Write Failure Handling

Writes to physical devices are synchronous from the script's perspective:

  • If the write fails (connection down, device rejection, timeout), the error is returned to the calling script. Script authors can catch and handle write errors (log, notify, retry, etc.).
  • Write failures are also logged to Site Event Logging.
  • There is no store-and-forward for device writes — these are real-time control operations. Buffering stale setpoints for later application would be dangerous in an industrial context.

Tag Path Resolution

When the DCL subscribes to a tag path from the flattened configuration but the path does not exist on the physical device (e.g., typo in the template, device firmware changed, device still booting):

  1. The failure is logged to Site Event Logging.
  2. The attribute is marked with quality bad.
  3. The DCL periodically retries resolution at a configurable interval, accommodating devices that come online in stages or load modules after startup.
  4. On successful resolution, the subscription activates normally and quality reflects the live value from the device.
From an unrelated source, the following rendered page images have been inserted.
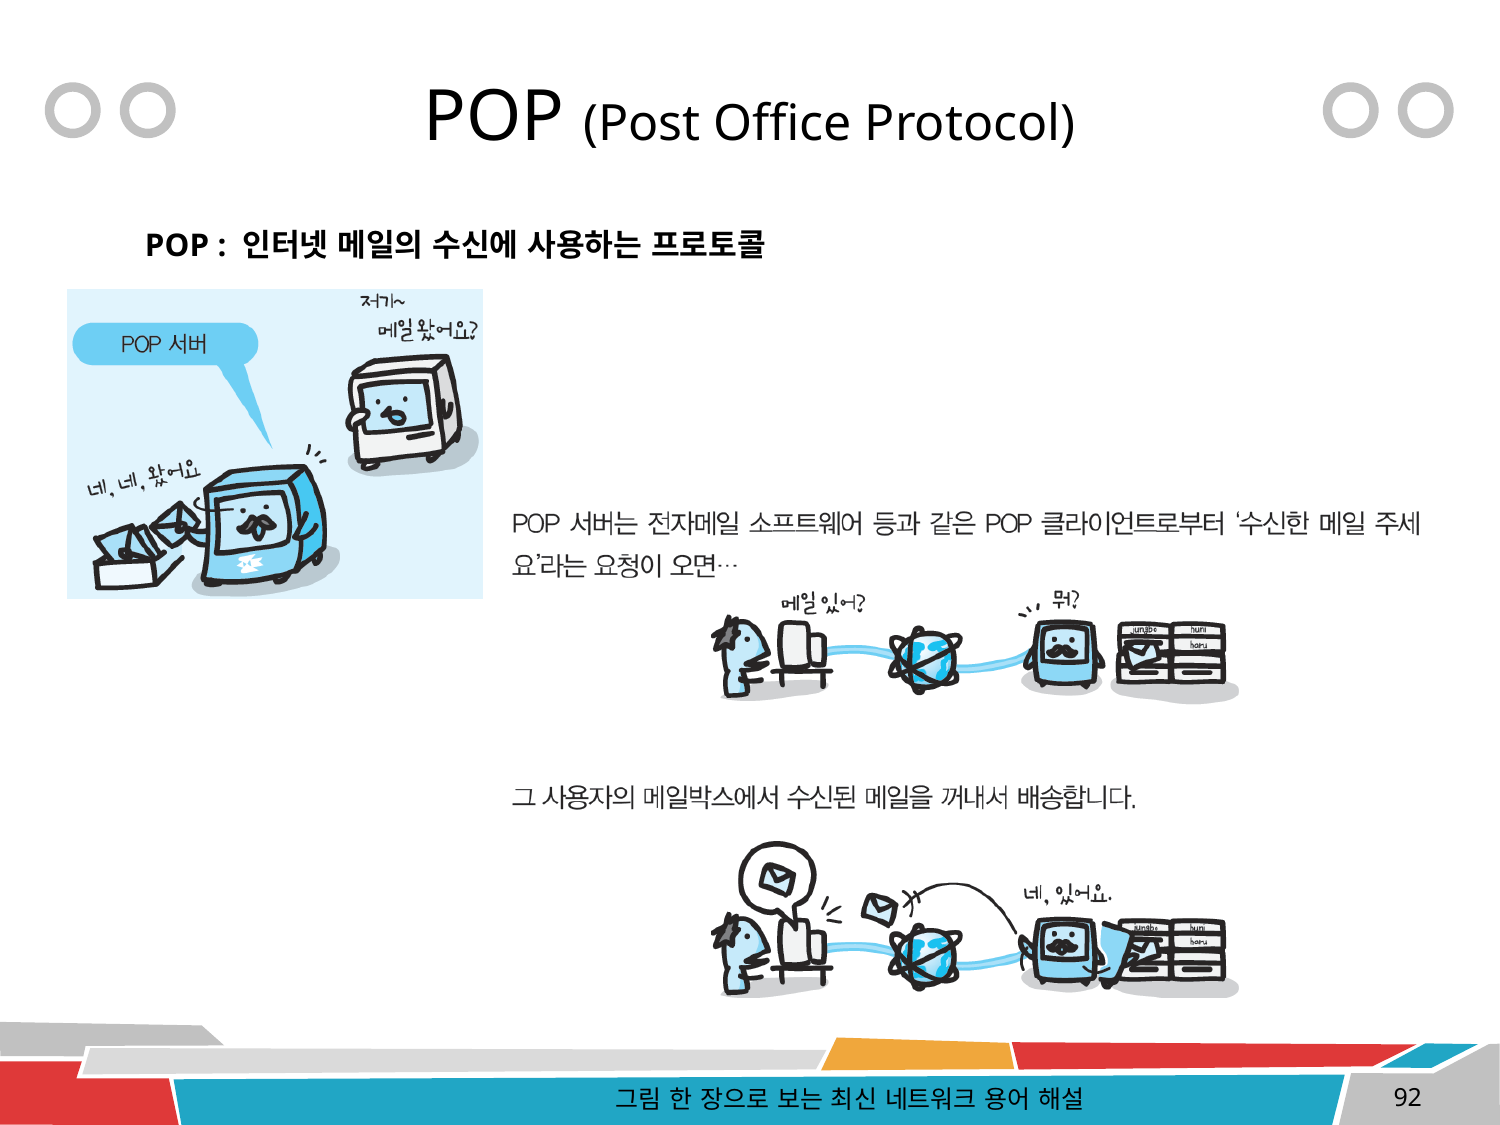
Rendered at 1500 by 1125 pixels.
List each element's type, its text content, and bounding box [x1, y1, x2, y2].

picture [506, 507, 1424, 1001]
title POP (Post Office Protocol) [175, 18, 1325, 198]
slide_number 92 [1361, 1080, 1437, 1118]
text_box POP : 인터넷 메일의 수신에 사용하는 프로토콜 [130, 198, 1407, 270]
picture [67, 289, 483, 599]
footer 그림 한 장으로 보는 최신 네트워크 용어 해설 [438, 1080, 1263, 1118]
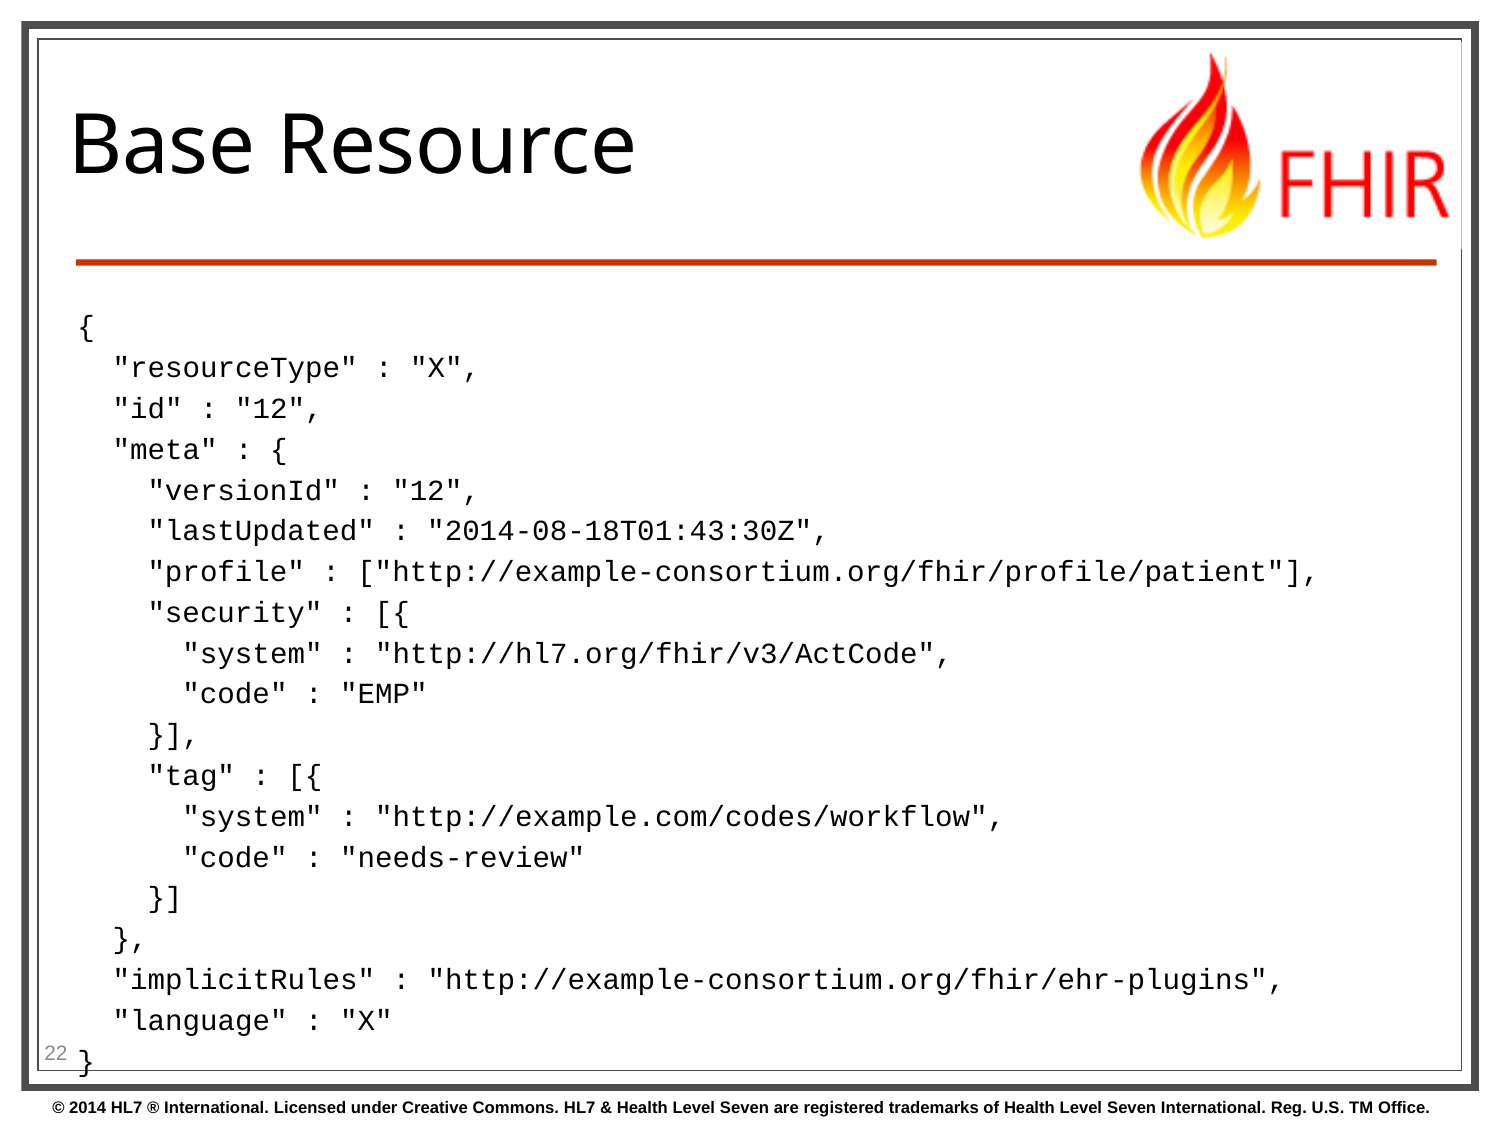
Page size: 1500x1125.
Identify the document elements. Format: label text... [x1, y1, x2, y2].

picture [1128, 42, 1462, 249]
list { "resourceType" : "X", "id" : "12", "meta" : { "versionId" : "12", "lastUpdated" : "2014-08-18T01:43:30Z", "profile" : ["http://example-consortium.org/fhir/profile/patient"], "security" : [{ "system" : "http://hl7.org/fhir/v3/ActCode", "code" : "EMP" }], "tag" : [{ "system" : "http://example.com/codes/workflow", "code" : "needs-review" }] }, "implicitRules" : "http://example-consortium.org/fhir/ehr-plugins", "language" : "X" } [62, 299, 1438, 1035]
slide_number 22 [29, 1034, 148, 1071]
title Base Resource [53, 54, 1128, 244]
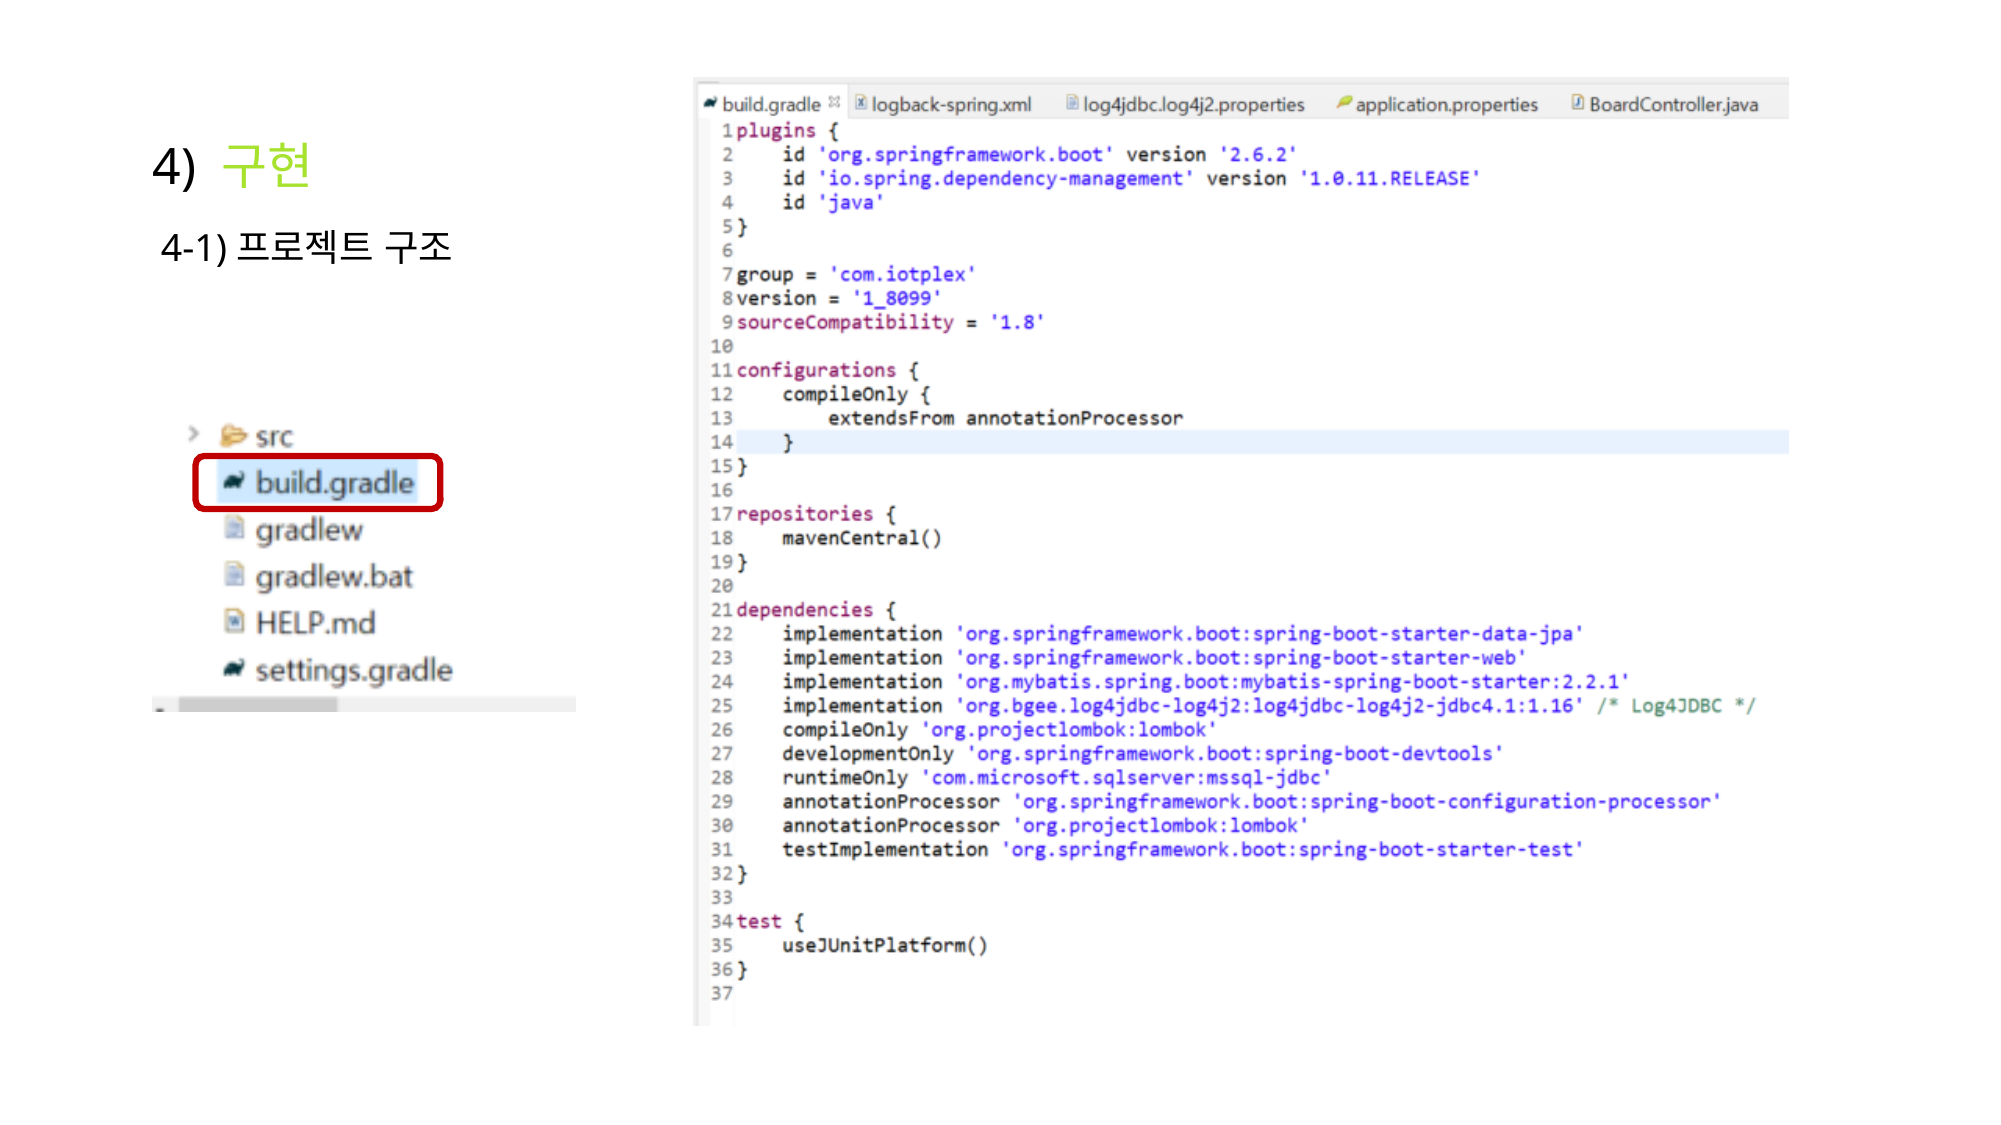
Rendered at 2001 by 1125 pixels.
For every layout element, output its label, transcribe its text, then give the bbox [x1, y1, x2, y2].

title 4) 구현 [137, 59, 1863, 278]
picture [693, 77, 1789, 1026]
text_box 4-1)프로젝트 구조 [145, 216, 469, 277]
picture [152, 411, 576, 713]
Note: Pre-deployment validation at central does not verify that tag paths resolve to real tags on physical devices — that is a runtime concern handled here.

Health Reporting

The DCL reports the following metrics to the Health Monitoring component via the existing periodic heartbeat:

  • Connection status: connected, disconnected, or reconnecting per data connection.
  • Tag resolution counts: Per connection, the number of total subscribed tags vs. successfully resolved tags. This gives operators visibility into misconfigured templates without needing to open the debug view for individual instances.

Dependencies

  • Site Runtime (Instance Actors): Receives subscription registrations and delivers value updates. Receives write requests.
  • Health Monitoring: Reports connection status.
  • Site Event Logging: Logs connection status changes.

Interactions

  • Site Runtime (Instance Actors): Bidirectional — delivers value updates, receives subscription registrations and write-back commands.
  • Health Monitoring: Reports connection health periodically.
  • Site Event Logging: Logs connection/disconnection events.